Consideration of Adverse Effects
Additional doses of the vaccine, whether primary series or booster shots, may come with transient local and systemic symptoms, consistent with previous administrations. Notably, myocarditis has emerged as an uncommon side effect associated with mRNA-based COVID-19 vaccines. Data from the FDA Biologics Effectiveness and Safety (BEST) System reveals varying rates of myocarditis or pericarditis, particularly among males aged 18-25 years. It is important to underscore that the majority of cases have been mild and transient.

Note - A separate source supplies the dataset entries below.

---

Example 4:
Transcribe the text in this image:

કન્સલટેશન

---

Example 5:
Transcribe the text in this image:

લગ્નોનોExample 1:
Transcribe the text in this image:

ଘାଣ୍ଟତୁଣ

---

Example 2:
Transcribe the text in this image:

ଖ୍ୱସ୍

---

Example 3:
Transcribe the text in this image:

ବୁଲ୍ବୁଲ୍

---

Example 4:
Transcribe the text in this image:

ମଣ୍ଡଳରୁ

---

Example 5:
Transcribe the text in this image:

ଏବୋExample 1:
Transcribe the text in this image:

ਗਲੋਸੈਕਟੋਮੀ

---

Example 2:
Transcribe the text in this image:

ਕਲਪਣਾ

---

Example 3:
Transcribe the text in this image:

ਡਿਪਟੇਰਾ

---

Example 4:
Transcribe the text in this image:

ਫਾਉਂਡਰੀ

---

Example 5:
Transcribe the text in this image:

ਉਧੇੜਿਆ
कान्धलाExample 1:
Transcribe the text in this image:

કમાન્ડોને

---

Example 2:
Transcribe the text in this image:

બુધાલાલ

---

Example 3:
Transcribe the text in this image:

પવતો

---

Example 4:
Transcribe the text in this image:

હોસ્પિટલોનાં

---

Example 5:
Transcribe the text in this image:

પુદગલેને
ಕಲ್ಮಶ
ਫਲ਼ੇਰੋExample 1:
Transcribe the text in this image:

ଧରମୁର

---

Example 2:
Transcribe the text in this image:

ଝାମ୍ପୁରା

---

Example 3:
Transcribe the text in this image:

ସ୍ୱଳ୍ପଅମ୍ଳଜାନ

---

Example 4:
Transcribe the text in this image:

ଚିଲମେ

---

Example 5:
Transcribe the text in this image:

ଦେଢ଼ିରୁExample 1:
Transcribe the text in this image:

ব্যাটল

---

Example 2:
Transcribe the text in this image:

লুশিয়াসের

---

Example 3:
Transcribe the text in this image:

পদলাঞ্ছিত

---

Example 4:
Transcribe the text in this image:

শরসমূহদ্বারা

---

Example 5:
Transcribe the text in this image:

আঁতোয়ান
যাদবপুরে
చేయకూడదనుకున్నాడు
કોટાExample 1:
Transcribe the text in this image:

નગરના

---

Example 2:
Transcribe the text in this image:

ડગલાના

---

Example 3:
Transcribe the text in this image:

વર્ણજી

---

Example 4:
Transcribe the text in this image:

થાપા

Continuous monitoring of adverse reactions and emerging safety concerns post-EUA is paramount. Both passive and active surveillance systems will be employed to swiftly detect and address any unexpected developments.
Table 3 provides a summarized view of the benefit-risk considerations in a standard FDA format, facilitating a comprehensive assessment of the proposed EUA for Pfizer-BioNTech COVID-19 Vaccine (2023-2024 Formula) in individuals aged 6 months and older. This holistic analysis aims to guide regulatory decisions and public health strategies in the ongoing battle against COVID-19.